RePIC is a two-stage framework: (1) an SFT stage to initialize basic personalization capabilities, and (2) a reinforcement learning post-training stage that leverages automatic reward signals to further improve performance.

Key Designs

1. Reward Function Design

Two categories of reward signals are designed to train the RL policy: - Visual Recognition Reward: Based on whether personalized entities in the image are correctly identified in the generated caption. - An entity detector verifies whether the personalized names mentioned in the caption match the visual entities present in the image. - Caption Quality Reward: Based on the fluency, informativeness, and accuracy of the generated caption. - A reference model or rule-based evaluator assesses caption quality.

2. Reinforcement Learning Post-Training

  • PPO or similar policy gradient methods are employed.
  • Initial policy: the model trained during the SFT stage.
  • Objective: maximize a weighted combination of visual recognition accuracy and caption quality.
  • KL divergence constraint: prevents excessive policy deviation that could lead to language degeneration.

3. Multi-Concept Handling

  • Training data for RL is specifically constructed to target multi-concept scenarios.
  • The reward function accounts for whether all concepts are correctly recognized and described.
  • Simultaneous personalization of 2–5 concepts is supported.

Loss & Training

\[\mathcal{L}_{\text{RL}} = -\mathbb{E}_{\pi_\theta}[R(y, I, C)] + \beta \cdot \text{KL}(\pi_\theta \| \pi_{\text{ref}})\]

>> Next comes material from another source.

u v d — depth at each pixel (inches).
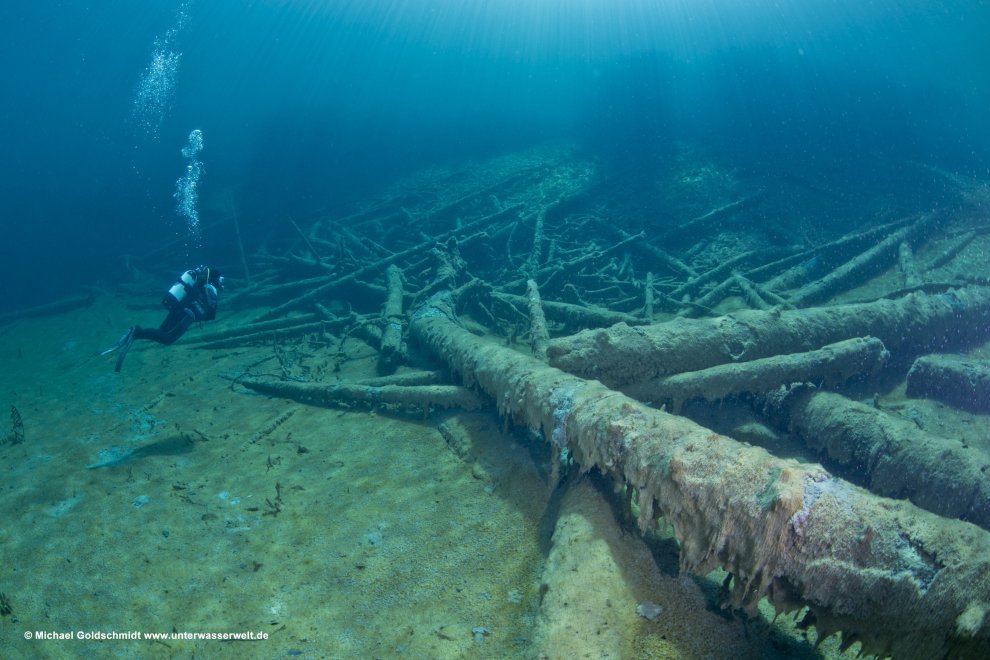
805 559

where \(R\) is the composite reward, \(I\) is the image, and \(C\) is the set of personalized concepts.

Key Experimental Results

Main Results

Single-concept personalized image captioning (MyVLM Benchmark):

Method Recognition Accuracy Caption Quality (CIDEr) Overall Score
InstructBLIP 35.2% 52.3 43.8
MyVLM (SFT) 68.5% 78.6 73.6
Yo'LLaVA (SFT) 72.3% 81.2 76.8
RePIC (Ours) 82.1% 85.5 83.8

Multi-concept personalized image captioning:

Method 2 Concepts 3 Concepts 4 Concepts 5 Concepts
MyVLM (SFT) 52.3% 38.5% 25.1% 15.8%
Yo'LLaVA (SFT) 58.1% 42.3% 28.5% 18.2%
RePIC (Ours) 75.2% 65.8% 52.3% 40.5%

Ablation Study

Contribution of individual components in RL post-training:

Configuration Single-Concept Multi-Concept (3) Caption Quality
SFT only 72.3% 42.3% 81.2
+ RL (Recognition Reward) 79.5% 60.2% 79.8
+ RL (Quality Reward) 74.1% 45.8% 84.5
+ RL (Combined Reward) 82.1% 65.8% 85.5

Key Findings

  1. RL post-training yields the most substantial improvement in multi-concept scenarios (42.3% → 65.8%, a 55% relative gain).
  2. The visual recognition reward is the most critical component, contributing most significantly to multi-concept tasks.
  3. The quality reward prevents language degeneration induced by RL, ensuring caption fluency.
  4. RL surpasses the data quality ceiling of SFT by discovering superior captioning strategies through exploration.

Highlights & Insights

  • Pioneering Contribution: This is the first work to apply RL post-training to MLLM personalization.
  • Multi-Concept Breakthrough: The advantage is most pronounced in the most challenging multi-concept scenarios.
  • Practical Relevance: Personalized visual assistants—such as those capable of recognizing a user's pets or belongings—have broad application prospects.

Limitations & Future Work

  1. The reward function design depends on the accuracy of the underlying entity detector.
  2. RL training is less stable than SFT and requires careful tuning of the KL constraint coefficient.
  3. Validation is currently limited to static images; video scenarios remain unexplored.
  4. Performance continues to degrade noticeably as the number of personalized concepts increases.
  • MyVLM (Alaluf et al.): A pioneering work on personalization for multimodal models.
  • Yo'LLaVA: An SFT-based personalization approach.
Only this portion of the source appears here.